#### Reading text
— start —

Hello and a very warm welcome to the bit on the Film Stories site where we stop for a bit, and chat about mental health. We bring in bits of wellbeing too, as well as just nattering about the things that may be affecting you, or people around you. It’s a weekly series, no radical life solutions are offered. Hopefully, there’s something over the collection of articles that we’ve run that’ll be of use to you.

This week, a few words on comfort zones. It’s something we’ve touched on a little before, but it’s specifically the importance of working out just where your comfort zones are.

It’s a broad topic of course, and a comfort zone could be something relevant to work, or the relationship you may be in, or just when you’re with friends. Just knowing where you’re comfortable and happy, which means in turn that you recognise fairly quickly when you’re being pushed out of that comfort zone.

It’s impossible to recognise the latter without understanding the former, and of course it’s not an exact science. But most of us I think have a general idea – a fuzzy idea, sure – of our levels of comfort.

Understanding this is really important, I think. In turn, what this lets us do is make an actual choice when a situation emerges that’d require us to push the edges of said zones. Perhaps even to go beyond them. That’s not to say it’s a bad thing to push ourselves into slightly new areas per se, just that we need to have agency over our own decisions there. We need to be making the choice, or going along with the choice, to do so. That might be doing a big presentation, having an extra drink on a night out, going somewhere difference, or even turning off Con Air half way through. All things that people, understandably, might not be comfortable with.

The human brain is a funny thing, and very capable of misleading us. But also, most of have some instinctual feel for things, and the trick then is trusting those instincts. Of believing ourselves when we say that our level of comfort is in such and such a place, and we’re not going to feel comfortable doing things beyond that.

Sometimes, we’re just not very good at trusting what our brain is telling us. And while I’m not suggesting that a comfort zone should be a hard boundary, it is nonetheless worth recognising it, and making choices with it in mind.

— end —

#### Request A
List the areas of life that the comfort zones column says a comfort zone could relate to.
#### Request B
Do these statements agree with the comfort zones column? Answer yes or no for each, quoting the words that decide it.
(i) The series appears weekly.
(ii) The series offers radical life solutions.
(iii) The writer holds that a comfort zone should be a hard boundary.
#### Request C
Please reproduce the comfort zones column word for word, starting with "The human brain" and going on through "things beyond that.".

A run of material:

— start —

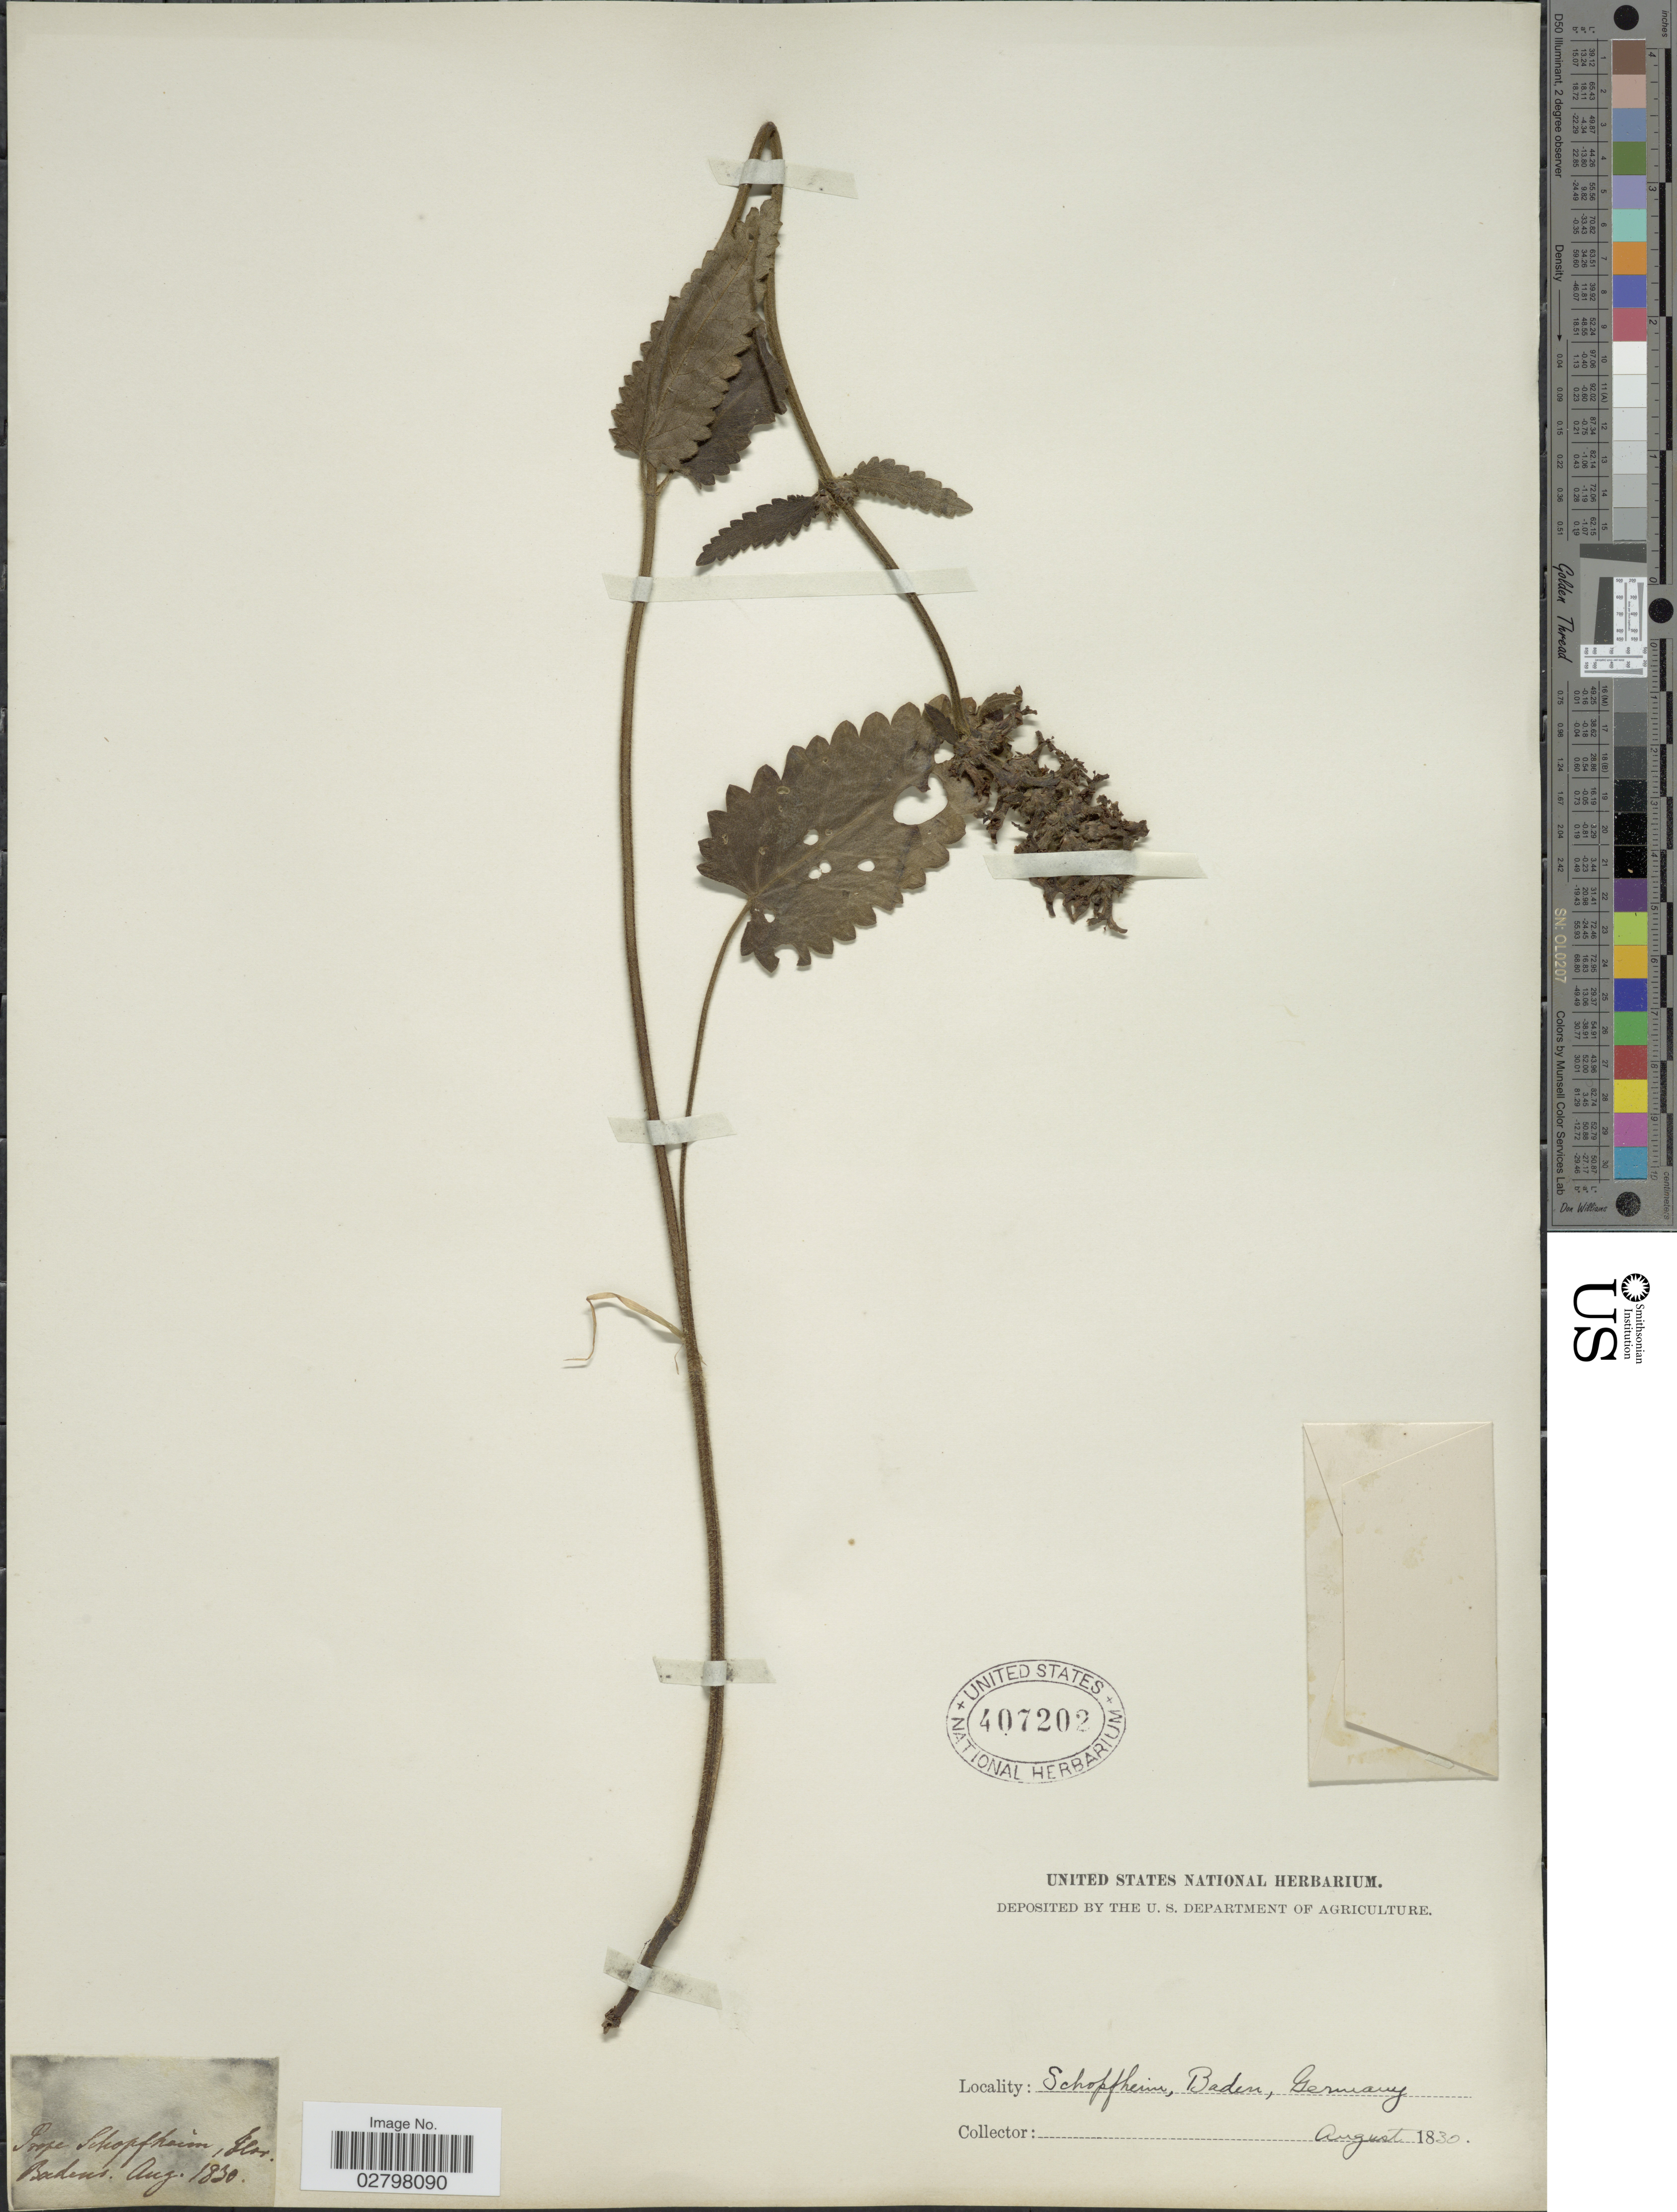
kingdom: Plantae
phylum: Tracheophyta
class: Magnoliopsida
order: Lamiales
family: Lamiaceae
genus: Stachys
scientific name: Stachys sp.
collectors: ex herb. United States National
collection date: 1830-08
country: Germany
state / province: Baden-Württemberg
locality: Prope Schopfheim, Baden.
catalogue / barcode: US 407202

— end —

#### Right answer A
- Work
- The relationship you may be in
- When you're with friends

#### Right answer B
(i) Yes: "It’s a weekly series"
(ii) No: "no radical life solutions are offered"
(iii) No: "I’m not suggesting that a comfort zone should be a hard boundary"

#### Right answer C
The human brain is a funny thing, and very capable of misleading us. But also, most of have some instinctual feel for things, and the trick then is trusting those instincts. Of believing ourselves when we say that our level of comfort is in such and such a place, and we’re not going to feel comfortable doing things beyond that.